Grassa aims to tackle European livestock’s dependence on soy feed from massive South American plantations that destroy prime natural habitats. As their product are refined from waste closer to home, it holds a much smaller environmental footprint.

Favourable winds for sustainable horticulture

Europe cannot resort to prevailing pathways to horticultural productivity. Modern fertilisers are eroding our soils, contributing to pollution, and damaging biodiversity. Since greenhouse cultivation depends on healthy environmental processes in the final instance, production that disrupts nature’s carrying capacity will only undermine food security in the long term.

A circular horticultural sector could go someway to slowing the destructive impact of our food production on the environment. This was recognised by Europe’s Green Deal strategy which placed sustainable horticulture as a pathway to decreasing net emissions from agriculture.
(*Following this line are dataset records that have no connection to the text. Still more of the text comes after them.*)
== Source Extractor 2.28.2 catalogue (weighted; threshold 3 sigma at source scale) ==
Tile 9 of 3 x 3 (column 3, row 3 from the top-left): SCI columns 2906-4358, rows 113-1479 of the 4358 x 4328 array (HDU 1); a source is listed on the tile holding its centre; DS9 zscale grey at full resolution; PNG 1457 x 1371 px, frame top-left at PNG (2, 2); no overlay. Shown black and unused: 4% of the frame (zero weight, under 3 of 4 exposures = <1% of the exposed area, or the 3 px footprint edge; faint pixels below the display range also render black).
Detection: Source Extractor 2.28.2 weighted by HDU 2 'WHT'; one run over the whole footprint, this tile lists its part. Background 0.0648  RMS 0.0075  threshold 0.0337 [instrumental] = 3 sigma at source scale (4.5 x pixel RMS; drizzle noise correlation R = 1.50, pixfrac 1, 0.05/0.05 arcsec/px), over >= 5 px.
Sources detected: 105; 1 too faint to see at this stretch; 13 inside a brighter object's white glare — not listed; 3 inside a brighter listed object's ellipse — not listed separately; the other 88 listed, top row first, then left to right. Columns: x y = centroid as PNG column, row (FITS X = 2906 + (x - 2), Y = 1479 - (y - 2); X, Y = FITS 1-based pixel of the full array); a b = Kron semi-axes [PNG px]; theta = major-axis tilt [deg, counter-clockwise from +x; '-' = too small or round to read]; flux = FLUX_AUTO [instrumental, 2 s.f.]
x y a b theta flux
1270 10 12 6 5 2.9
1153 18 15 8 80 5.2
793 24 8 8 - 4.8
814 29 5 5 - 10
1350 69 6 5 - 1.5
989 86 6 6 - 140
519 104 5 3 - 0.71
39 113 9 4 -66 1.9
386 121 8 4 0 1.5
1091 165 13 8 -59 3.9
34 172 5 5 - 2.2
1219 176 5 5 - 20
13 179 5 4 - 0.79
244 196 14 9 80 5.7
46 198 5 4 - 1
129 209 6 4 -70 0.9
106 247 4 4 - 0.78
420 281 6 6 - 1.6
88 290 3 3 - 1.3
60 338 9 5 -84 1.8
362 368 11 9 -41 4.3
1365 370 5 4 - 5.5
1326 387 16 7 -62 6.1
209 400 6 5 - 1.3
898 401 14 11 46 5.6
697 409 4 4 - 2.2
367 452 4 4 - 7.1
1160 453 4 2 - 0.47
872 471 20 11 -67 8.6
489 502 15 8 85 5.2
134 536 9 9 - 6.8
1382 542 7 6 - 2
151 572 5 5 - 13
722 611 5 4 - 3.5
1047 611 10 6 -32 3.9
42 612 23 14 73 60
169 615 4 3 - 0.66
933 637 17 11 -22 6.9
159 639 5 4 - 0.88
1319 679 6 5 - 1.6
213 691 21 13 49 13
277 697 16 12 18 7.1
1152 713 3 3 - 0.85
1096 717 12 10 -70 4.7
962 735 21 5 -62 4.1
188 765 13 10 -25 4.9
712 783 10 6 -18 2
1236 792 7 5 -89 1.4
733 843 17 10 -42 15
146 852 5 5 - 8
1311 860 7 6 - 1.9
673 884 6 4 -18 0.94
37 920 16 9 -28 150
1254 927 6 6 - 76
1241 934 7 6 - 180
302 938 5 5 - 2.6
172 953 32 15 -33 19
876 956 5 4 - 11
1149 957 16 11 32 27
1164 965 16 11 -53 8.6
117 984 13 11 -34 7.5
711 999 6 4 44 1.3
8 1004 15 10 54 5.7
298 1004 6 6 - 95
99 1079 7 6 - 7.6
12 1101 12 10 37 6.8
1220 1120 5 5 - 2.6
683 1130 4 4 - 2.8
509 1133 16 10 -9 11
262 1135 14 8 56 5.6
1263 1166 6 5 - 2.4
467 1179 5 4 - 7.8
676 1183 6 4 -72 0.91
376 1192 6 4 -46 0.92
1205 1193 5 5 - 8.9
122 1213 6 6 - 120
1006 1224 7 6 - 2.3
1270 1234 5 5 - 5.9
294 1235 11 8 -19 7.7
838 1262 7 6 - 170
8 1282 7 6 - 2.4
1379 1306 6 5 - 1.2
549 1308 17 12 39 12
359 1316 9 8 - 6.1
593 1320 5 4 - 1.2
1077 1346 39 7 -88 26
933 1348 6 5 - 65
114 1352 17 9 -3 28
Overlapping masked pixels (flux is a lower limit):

However, conscious efforts are needed to redesign horticulture along sustainable principles. Greenhouse cultivation is often held up as a panacea for environmental ills of arable and livestock farming but can themselves contribute significant greenhouse emissions through lighting, heating, and fertilisers.

More must be done to either encourage price premiums for the products of sustainable practices or to subsidise growers adopting them. This, coupled with a lack of knowledge among producers, are major barriers to mainstreaming circular practices.

Some regulatory stimulus from the EU could encourage producers to adopt new methods. Already under the Common Agricultural Policy, producer organisations can collectively apply for funding to support sustainable practices. The Farm to Fork initiative also sets out initiatives to make the food system more environmentally friendly by 2050, with targets such as the reduction of nutrient losses and fertiliser use by at least 50% and 20% by 2030.